Em entrevista ao jornalista Chico Barney, no programa O Povo Quer Saber, do Canal UOL, eles destacaram a postura fria e calculada de Suzane, apontada como mandante do crime.
Segundo Lordello, um dos episódios mais marcantes ocorreu no velório de Manfred e Marísia von Richthofen, quando a autoria do duplo homicídio ainda era investigada.
Na época, o delegado da Polícia Civil esteve no cemitério sem se identificar e observou atentamente o comportamento de Suzane. “Ela chorava na expressão, mas não derramava uma lágrima. Nunca a vi chorar de verdade.

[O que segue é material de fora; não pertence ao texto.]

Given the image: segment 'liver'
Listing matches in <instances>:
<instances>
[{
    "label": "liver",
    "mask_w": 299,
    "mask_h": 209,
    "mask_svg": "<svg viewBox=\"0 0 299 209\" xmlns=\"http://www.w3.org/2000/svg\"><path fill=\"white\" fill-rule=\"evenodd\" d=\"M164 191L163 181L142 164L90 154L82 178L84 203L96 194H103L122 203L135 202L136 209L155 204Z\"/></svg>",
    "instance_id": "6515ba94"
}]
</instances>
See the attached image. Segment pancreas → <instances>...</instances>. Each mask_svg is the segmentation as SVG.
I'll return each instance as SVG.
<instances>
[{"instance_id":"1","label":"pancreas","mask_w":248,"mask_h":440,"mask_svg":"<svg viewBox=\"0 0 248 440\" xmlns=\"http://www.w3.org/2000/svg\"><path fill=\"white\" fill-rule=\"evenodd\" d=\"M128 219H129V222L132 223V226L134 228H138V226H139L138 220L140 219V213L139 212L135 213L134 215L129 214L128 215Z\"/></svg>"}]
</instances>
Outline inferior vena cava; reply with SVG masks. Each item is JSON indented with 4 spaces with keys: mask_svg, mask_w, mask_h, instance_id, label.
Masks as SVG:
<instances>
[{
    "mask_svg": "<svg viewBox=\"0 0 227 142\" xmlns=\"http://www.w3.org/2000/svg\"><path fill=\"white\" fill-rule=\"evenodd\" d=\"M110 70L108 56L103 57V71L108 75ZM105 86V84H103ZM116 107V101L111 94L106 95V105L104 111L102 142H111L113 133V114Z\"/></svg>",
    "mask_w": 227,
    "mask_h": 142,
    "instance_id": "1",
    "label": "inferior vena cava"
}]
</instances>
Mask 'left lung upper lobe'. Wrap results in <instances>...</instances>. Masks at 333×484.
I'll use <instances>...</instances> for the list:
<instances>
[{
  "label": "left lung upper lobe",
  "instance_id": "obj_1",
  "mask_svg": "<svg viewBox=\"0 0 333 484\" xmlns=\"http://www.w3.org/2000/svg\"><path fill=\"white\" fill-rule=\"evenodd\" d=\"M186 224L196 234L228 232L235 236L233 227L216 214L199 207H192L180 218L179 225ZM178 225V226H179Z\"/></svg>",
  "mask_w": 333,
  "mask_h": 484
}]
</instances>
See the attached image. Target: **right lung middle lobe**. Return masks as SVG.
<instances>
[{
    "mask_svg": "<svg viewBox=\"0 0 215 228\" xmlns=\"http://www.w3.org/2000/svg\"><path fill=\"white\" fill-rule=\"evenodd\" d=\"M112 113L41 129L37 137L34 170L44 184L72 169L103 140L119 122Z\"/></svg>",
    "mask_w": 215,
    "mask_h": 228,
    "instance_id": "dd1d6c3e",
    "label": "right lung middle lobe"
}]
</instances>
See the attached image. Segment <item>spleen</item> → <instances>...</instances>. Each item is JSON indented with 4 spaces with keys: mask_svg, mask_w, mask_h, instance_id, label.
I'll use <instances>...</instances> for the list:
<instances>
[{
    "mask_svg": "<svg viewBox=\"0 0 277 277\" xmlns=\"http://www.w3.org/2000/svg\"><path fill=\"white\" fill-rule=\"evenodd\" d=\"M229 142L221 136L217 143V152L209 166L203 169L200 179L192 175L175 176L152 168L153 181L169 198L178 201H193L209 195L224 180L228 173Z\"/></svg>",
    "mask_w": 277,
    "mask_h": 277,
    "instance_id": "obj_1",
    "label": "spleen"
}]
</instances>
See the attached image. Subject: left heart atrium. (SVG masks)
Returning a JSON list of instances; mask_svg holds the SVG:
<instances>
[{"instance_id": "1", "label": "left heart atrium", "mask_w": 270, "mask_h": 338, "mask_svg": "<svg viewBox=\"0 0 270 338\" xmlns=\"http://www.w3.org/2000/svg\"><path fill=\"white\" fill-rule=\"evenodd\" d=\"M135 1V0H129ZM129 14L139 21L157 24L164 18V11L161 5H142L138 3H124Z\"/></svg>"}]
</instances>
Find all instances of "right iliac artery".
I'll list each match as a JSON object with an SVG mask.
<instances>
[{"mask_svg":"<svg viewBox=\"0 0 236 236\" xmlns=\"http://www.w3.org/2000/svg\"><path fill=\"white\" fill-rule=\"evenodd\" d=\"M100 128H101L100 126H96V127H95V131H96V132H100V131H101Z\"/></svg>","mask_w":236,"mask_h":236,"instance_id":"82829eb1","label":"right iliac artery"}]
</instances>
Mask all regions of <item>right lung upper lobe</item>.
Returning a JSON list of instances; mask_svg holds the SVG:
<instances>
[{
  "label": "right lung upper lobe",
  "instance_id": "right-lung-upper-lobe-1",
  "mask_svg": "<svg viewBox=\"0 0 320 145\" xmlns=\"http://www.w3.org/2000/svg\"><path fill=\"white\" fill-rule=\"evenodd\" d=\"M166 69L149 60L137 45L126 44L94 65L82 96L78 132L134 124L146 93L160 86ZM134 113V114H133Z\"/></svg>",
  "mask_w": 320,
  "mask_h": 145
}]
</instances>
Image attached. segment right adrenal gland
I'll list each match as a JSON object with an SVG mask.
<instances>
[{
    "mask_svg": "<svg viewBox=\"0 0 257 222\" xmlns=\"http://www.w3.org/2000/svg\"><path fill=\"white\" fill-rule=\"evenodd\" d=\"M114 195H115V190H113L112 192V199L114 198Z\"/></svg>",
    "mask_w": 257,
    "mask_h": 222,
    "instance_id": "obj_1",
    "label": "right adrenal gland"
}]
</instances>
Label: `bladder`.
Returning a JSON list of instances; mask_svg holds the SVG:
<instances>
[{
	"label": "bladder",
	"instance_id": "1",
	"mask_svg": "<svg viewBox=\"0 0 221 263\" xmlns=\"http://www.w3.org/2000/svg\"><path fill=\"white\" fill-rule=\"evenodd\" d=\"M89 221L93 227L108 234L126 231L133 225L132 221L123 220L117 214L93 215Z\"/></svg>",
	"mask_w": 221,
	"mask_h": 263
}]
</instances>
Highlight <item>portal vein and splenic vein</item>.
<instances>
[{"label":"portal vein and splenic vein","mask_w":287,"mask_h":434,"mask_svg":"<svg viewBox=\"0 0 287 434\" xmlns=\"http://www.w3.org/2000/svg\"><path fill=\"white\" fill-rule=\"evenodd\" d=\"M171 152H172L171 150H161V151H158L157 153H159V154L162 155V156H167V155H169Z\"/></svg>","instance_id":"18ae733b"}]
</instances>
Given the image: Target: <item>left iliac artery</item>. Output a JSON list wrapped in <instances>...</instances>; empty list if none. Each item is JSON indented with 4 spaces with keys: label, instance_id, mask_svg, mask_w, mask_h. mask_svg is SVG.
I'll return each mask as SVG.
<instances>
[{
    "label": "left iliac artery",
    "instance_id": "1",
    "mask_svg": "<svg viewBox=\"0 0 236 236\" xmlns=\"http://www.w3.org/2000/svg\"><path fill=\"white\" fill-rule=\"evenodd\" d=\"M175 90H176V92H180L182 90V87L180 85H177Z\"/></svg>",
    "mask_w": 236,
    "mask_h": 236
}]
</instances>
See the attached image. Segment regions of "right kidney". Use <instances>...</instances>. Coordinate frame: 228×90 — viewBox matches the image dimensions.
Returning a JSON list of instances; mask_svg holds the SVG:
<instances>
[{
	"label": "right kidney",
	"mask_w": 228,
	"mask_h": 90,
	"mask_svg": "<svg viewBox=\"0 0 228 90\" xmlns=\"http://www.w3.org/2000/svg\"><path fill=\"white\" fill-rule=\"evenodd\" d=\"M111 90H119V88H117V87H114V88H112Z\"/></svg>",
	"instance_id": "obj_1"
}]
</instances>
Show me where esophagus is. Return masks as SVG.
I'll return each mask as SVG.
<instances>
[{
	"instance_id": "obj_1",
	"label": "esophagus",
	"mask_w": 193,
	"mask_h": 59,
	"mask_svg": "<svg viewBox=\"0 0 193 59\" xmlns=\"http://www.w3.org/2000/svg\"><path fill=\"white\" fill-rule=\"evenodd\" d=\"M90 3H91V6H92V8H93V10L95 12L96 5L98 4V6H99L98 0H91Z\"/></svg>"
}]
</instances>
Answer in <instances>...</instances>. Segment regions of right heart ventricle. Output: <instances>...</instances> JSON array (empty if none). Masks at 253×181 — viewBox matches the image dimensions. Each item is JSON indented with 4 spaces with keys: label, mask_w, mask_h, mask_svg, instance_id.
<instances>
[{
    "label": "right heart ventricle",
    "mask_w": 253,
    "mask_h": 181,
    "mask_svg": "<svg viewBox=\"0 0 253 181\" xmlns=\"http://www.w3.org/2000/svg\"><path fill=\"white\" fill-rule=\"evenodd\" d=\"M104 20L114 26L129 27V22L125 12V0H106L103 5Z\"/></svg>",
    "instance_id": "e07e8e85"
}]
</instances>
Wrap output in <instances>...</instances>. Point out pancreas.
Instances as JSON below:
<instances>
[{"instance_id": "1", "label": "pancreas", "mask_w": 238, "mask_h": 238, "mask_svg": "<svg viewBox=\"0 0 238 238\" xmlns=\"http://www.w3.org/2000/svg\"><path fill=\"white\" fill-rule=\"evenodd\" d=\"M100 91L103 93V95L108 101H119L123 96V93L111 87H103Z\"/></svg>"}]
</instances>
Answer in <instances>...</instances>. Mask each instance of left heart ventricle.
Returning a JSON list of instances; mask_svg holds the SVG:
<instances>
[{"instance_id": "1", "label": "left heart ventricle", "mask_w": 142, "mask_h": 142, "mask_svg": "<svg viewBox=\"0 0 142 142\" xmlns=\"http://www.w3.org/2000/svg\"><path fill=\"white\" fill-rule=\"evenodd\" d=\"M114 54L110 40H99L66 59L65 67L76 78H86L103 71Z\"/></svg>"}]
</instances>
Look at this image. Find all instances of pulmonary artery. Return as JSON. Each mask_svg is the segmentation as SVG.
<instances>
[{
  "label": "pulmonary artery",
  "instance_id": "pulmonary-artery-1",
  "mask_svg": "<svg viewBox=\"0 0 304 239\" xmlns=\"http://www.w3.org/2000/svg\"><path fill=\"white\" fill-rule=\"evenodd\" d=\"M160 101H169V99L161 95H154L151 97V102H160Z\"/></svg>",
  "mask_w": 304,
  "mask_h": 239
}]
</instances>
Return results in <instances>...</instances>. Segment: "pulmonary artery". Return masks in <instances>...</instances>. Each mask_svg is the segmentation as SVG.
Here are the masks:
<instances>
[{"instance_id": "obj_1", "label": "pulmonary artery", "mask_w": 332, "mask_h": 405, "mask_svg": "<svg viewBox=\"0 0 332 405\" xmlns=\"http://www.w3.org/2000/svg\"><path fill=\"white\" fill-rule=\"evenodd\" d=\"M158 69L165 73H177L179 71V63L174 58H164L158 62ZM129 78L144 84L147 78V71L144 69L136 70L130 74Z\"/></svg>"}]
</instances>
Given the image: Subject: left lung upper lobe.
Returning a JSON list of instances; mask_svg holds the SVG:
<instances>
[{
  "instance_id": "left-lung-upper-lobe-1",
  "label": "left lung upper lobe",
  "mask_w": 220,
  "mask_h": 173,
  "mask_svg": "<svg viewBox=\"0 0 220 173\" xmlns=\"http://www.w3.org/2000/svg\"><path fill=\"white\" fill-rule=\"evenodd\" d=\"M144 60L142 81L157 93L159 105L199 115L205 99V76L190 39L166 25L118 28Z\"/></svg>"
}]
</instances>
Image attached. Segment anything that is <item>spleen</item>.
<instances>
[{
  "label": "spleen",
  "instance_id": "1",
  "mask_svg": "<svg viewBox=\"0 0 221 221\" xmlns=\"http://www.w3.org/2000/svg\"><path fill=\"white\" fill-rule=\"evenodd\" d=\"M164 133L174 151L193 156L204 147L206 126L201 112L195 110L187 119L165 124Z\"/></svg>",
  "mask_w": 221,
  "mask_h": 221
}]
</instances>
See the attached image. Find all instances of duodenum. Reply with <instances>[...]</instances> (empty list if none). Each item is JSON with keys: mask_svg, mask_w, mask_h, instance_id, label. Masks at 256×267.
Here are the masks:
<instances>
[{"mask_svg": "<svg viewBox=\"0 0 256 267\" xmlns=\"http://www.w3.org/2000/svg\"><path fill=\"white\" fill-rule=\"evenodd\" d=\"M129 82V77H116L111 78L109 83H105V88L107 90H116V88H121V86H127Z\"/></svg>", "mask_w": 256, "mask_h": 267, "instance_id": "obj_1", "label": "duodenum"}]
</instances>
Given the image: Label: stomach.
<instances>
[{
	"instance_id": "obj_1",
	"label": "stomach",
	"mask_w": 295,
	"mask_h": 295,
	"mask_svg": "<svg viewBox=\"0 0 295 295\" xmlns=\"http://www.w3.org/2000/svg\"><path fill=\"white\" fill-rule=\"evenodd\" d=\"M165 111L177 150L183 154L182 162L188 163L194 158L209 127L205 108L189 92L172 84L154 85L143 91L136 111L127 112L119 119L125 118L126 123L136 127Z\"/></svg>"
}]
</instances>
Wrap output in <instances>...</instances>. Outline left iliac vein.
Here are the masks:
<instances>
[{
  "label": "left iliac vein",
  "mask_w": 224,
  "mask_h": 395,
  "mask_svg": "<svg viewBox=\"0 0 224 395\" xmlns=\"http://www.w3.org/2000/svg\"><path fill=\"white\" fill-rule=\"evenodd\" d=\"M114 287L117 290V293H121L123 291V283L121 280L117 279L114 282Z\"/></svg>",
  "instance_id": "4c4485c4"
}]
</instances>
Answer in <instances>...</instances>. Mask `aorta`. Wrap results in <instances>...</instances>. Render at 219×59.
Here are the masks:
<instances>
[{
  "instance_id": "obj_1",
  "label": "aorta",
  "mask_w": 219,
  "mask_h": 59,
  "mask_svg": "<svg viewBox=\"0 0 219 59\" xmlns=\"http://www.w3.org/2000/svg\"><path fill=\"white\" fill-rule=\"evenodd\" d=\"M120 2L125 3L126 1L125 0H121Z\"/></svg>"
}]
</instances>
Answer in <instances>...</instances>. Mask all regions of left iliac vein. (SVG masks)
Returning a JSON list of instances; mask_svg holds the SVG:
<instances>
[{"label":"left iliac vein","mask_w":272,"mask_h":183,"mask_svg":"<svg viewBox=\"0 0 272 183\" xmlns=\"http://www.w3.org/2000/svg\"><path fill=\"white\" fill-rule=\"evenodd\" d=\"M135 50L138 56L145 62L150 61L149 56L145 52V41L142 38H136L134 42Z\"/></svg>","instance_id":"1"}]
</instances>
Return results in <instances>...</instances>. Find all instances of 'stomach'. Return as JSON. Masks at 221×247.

Aquilo me chamou muito a atenção”, relatou ao Canal Uol.
Além da frieza, os especialistas avaliaram que Suzane apresenta um perfil manipulador. Para Salada, trata-se de uma pessoa sedutora, capaz de influenciar emocionalmente quem está ao seu redor.
Recentemente, Suzane voltou aos holofotes devido ao valor de uma pensão pela morte dos pais. A Receita Federal tenta cobrar uma dívida de R$ 52.993,30 de Suzane Von Richthofen.
Condenação de Suzane
Suzane von Richthofen, hoje chamada Suzane Louise Magnani Muniz, foi condenada a 39 anos de prisão pelo assassinato dos próprios pais, em 2002.
O crime, inicialmente tratado como latrocínio, foi esclarecido dez dias depois, quando Suzane confessou a participação no homicídio ao lado do então namorado, Daniel Cravinhos, e do irmão dele, Cristian. Daniel recebeu a mesma pena de 39 anos, enquanto Cristian foi condenado a 38 anos.
Em janeiro de 2023, Suzane deixou o sistema prisional para cumprir o restante da pena em liberdade. Os irmãos Cravinhos também se encontram em regime aberto.
Série Tremembé
A rotina carcerária dos envolvidos inspirou a série Tremembé, do Amazon Prime. Lordello e Salada criticaram a produção, afirmando que a obra romantiza o sistema prisional e distorce a realidade das cadeias brasileiras.
“Aquilo parece uma ‘Malhação’ ambientada no presídio, totalmente distante do que acontece de fato”, disse o ex-delegado em entrevista.
Salada reforçou que o cotidiano prisional segue regras rígidas e severas, pouco retratadas na ficção.
Para Lordello, esse tipo de abordagem pode provocar uma inversão de valores e desconsiderar o sofrimento das vítimas e de seus familiares. Ele citou, como exemplo, o impacto dessas produções sobre pessoas próximas às vítimas.